# Fertilizing in winter over snow



## CowboyRam (Dec 13, 2015)

Here the other day I was out and seen someone out fertilizing his field over snow. I have never seen anyone do this and it struck me as being odd. We always fertilized in the spring. Are there any advantages to doing this. The one thing I can see is you definitely know where you have been.


----------



## RuttedField (Apr 24, 2016)

It is against the law here, and also was against the law over in Ireland when I was there.

Its not a stupid law, it causes the fertilizer/manure to just get washed into the watersheds when the snow melts.

I am no environmentalist by any stretch of the imagination, but waste is waste, and spending good money on fertilizer/moving manure just to foul watersheds is silly financially, and unethical as far as I am concerned.

Now here in Maine we can go to the Commissioner of Agriculture, as a variance on the law, but that is granted only if your manure pit is about to overflow. Then it makes sense to disperse it over acreage instead of in a concentrated spot.


----------



## rjmoses (Apr 4, 2010)

CowboyRam said:


> Here the other day I was out and seen someone out fertilizing his field over snow. I have never seen anyone do this and it struck me as being odd. We always fertilized in the spring. Are there any advantages to doing this. The one thing I can see is you definitely know where you have been.


What were they spreading? Manure or dry fertilizer?

Ralph


----------



## Lostin55 (Sep 21, 2013)

It would pay to remember that we are in the high desert. Largely sandy soil. There is rarely run-off from farm fields when the snow melts.

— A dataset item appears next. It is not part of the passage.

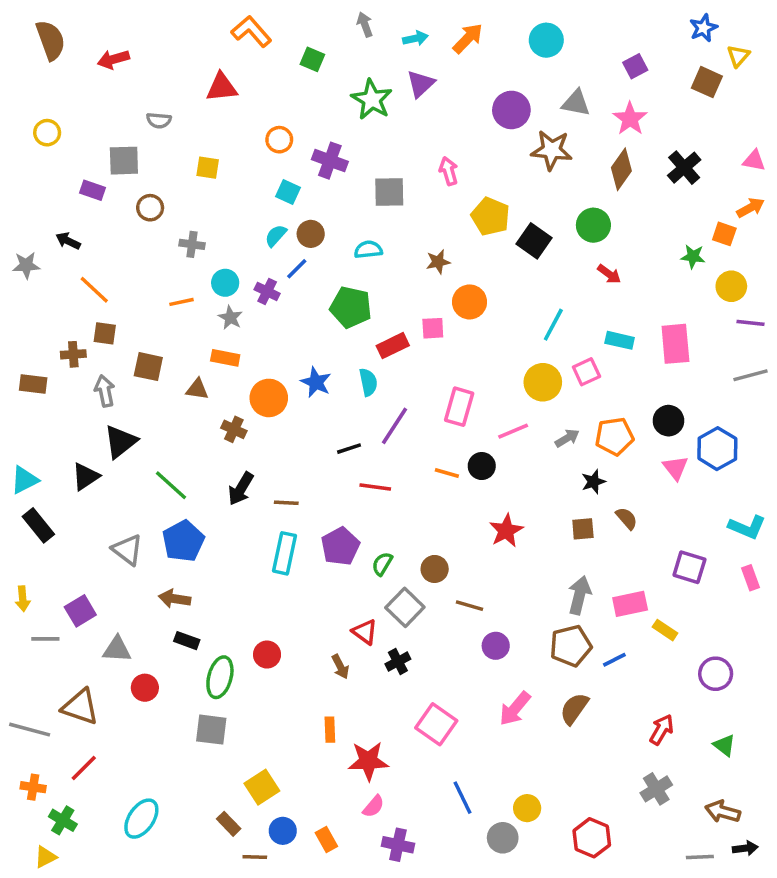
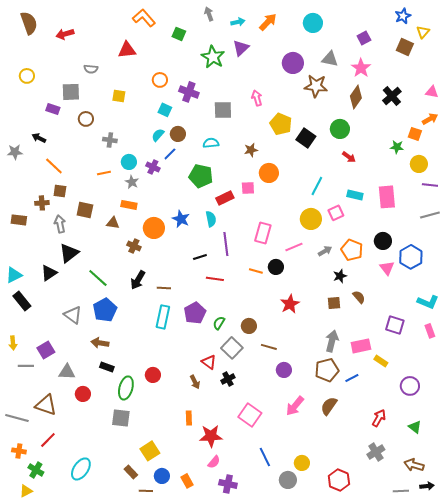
purple line: (394, 426) -> (226, 244), turned -40
orange pentagon: (614, 436) -> (352, 250), turned 30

With that being said I have tried to catch the last big snow storm in the spring several times. The heavy wet snows. It melts the fertilizer into the ground as opposed to washing it into the waste ditch with the first irrigation.

It is usually exactly the opposite of what was described above.


----------



## CowboyRam (Dec 13, 2015)

It was dry fertilizer


----------



## slowzuki (Mar 8, 2011)

It's a very dumb idea if it was nitrogen. If it was potash maybe they will be ok. Phosphorus not good practice.


----------



## Teslan (Aug 20, 2011)

I like to do it right before a snow. In fact every other time we fertilize I do it right before irrigation. Like Lostin55 says very little runoff from snow. Has to be a huge rain and previously wet ground for it to run off due to rain. If I somehow knew that the snow on the ground was the last snow of the season I would spread it on top also.


----------



## Lostin55 (Sep 21, 2013)

I just pick a time when it has snowed, usually March or April, when the snow is really heavy and wet and have at it. Hopefully it is one of the last storms. The again, I have irrigated in 8 inch of snow in May also.


----------



## slowzuki (Mar 8, 2011)

Depends where you live, here all snow runs off. Frozen saturated clay soils under the snow guarantees run off.



Teslan said:


> I like to do it right before a snow. In fact every other time we fertilize I do it right before irrigation. Like Lostin55 says very little runoff from snow. Has to be a huge rain and previously wet ground for it to run off due to rain. If I somehow knew that the snow on the ground was the last snow of the season I would spread it on top also.


----------



## JD3430 (Jan 1, 2012)

I made the mistake of applying it on a smaller field on 1/2" of snow once. It actually starts snowing half way through a field and I needed to finish. When I was applying it, it would instantly melt the snow and I had some run off. Luckily no big deal, but another hard lesson learned from teaching myself how to farm.


----------



## Teslan (Aug 20, 2011)

slowzuki said:


> Depends where you live, here all snow runs off. Frozen saturated clay soils under the snow guarantees run off.


Yep differences in location make it a difference on how fertilizer is applied. Also here there is a very good chance that if you don't apply fertilizer with snow in March you won't have any moisture for a month or so and the irrigation water might not be available until the middle of May for some. So it's a good idea to have the fertilizer soak into the soil when you get a chance. So some practices aren't as dumb as it may seem depending on the area.


----------